__Exercise details__
Convert the text read from each of the items below into a JSON list of strings, one string per line, leaving out blank lines and the pictures.

__Information given__
=== Section Start ===

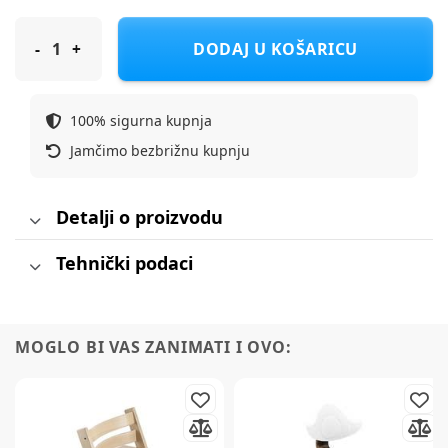
STOKKE hranilica Nomi Beech black
DODAJ U KOŠARICU
100% sigurna kupnja
Jamčimo bezbrižnu kupnju
Detalji o proizvodu
Tehnički podaci
MOGLO BI VAS ZANIMATI I OVO:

=== Section End ===

__Answer area__
[
  "STOKKE hranilica Nomi Beech black",
  "DODAJ U KOŠARICU",
  "100% sigurna kupnja",
  "Jamčimo bezbrižnu kupnju",
  "Detalji o proizvodu",
  "Tehnički podaci",
  "MOGLO BI VAS ZANIMATI I OVO:"
]